Read path (promotion):

  • L3 hit → promote to L2 and L1

  • L2 hit → promote to L1

  • L1 hit → update access tracking (LRU)

Eviction path (demotion):

  • L1 full → LRU eviction demotes entry to L2

  • L2 full → FIFO eviction demotes entry to L3

  • L3 entries expire by TTL only

This means hot proxies “bubble up” to L1 naturally, while cold proxies sink to L3 without being lost.

Credential Security Across Tiers

Proxy credentials receive different protection at each tier:

Tier

Mechanism

Protection

L1

Pydantic SecretStr

Redacted in logs and serialization

L2

Fernet encryption (AES-128-CBC)

Encrypted at rest on disk

L3

Fernet-encrypted BLOBs

Encrypted in database

The encryption key is provided via PROXYWHIRL_CACHE_ENCRYPTION_KEY (a Fernet key). Without it, L2/L3 store credentials in plaintext – suitable for development but not production.

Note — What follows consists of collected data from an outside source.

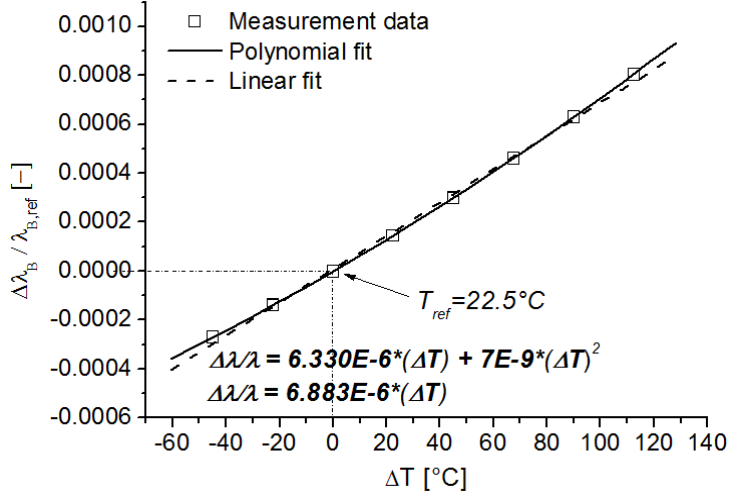
Figure 3. Temperature calibration (ranging from − 22.5 °C–135 °C) of an FBG written in a Ge-doped optical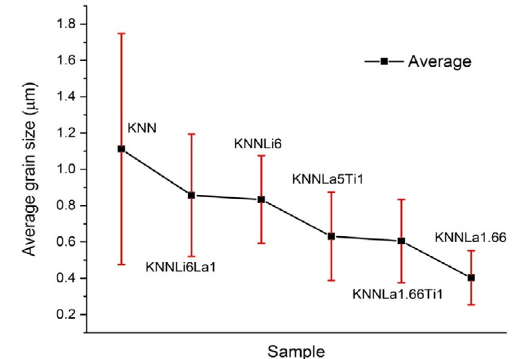
Fig. 6 Decrease in average grain size in ceramic samples by the action of dopants.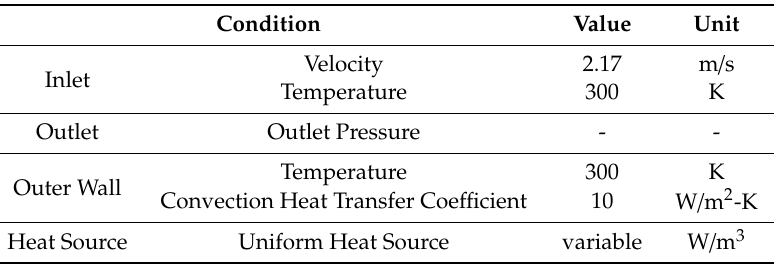
Table 2. Boundary conditions used in the numerical analysis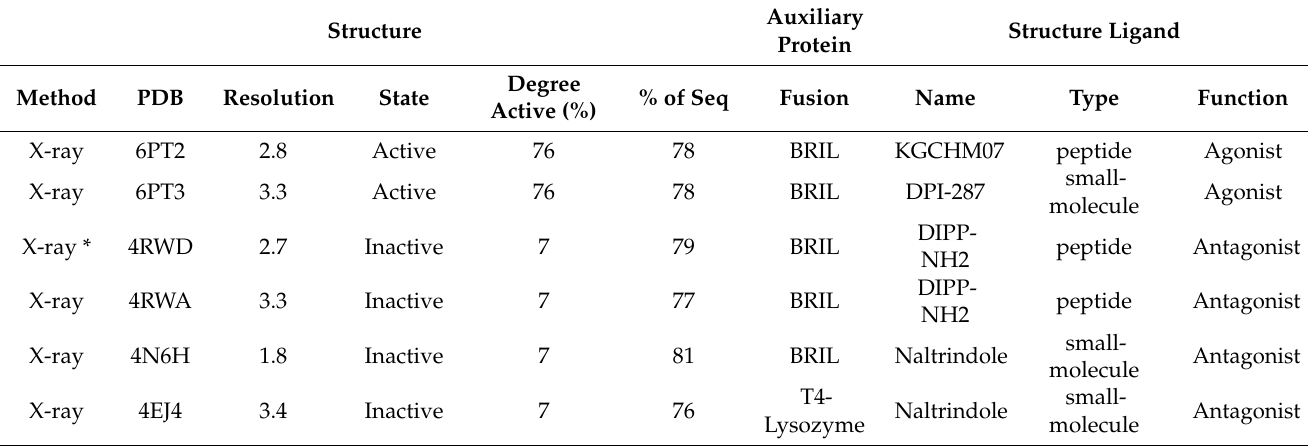
Figure 1. Resolved structures of the δ OR in complex with small molecules and peptides. Schematic depiction of the small molecule agonist DPI-287 and antagonist naltrindole and the peptide agonist KGCHM07 and antagonist DIPP-NH2 bound to the δ OR (Top panels; active-like structures in yellow and inactive structures in sea green). The difference in TM domain positions between the antagonist- and agonist-bound structures (Lower panels; antagonist-bound in grey and agonist bound in hot pink). TM domain positions produced using the structure comparison tool from GPCRdb. Table 1. Overview of resolved x-ray crystal structures of the δ OR. Table produced using the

The encryption adds ~1-2 ms to L2/L3 reads/writes, which is acceptable since L1 serves most requests.

Graceful Degradation

Each tier tracks consecutive failures and auto-disables after 3 failures. The cache continues with remaining healthy tiers:

  • L2 disk full? L1 and L3 continue serving.

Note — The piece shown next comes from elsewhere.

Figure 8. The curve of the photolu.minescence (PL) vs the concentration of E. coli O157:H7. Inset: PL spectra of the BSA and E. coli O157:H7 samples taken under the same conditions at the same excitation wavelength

  • L3 database locked? L1 and L2 continue serving.

  • All tiers fail? Operations proceed without caching (slower but functional).

Per-tier health statistics are exposed via CacheManager.get_stats().

TTL Management

Entries expire via two mechanisms:

  1. Lazy expiration: Every get() checks TTL before returning. Expired entries are silently removed.

  2. Background cleanup (optional): A TTLManager thread periodically purges expired entries in bulk – using DELETE WHERE expires_at < ? for L3 and per-shard cleanup for L2.

Lazy expiration is sufficient for most workloads. The background thread is useful when expired entries would otherwise consume significant disk or memory.

Thread Safety

CacheManager uses a single threading.RLock for cross-tier operations. This serializes promotion/demotion but keeps the design simple. Individual tiers also have their own mechanisms:

  • L1: Protected by the manager lock

  • L2: portalocker for file-level locking (safe for multi-process)

  • L3: SQLite’s built-in connection-level locking

For most workloads, the single lock isn’t a bottleneck because L1 hits (the common case) resolve quickly.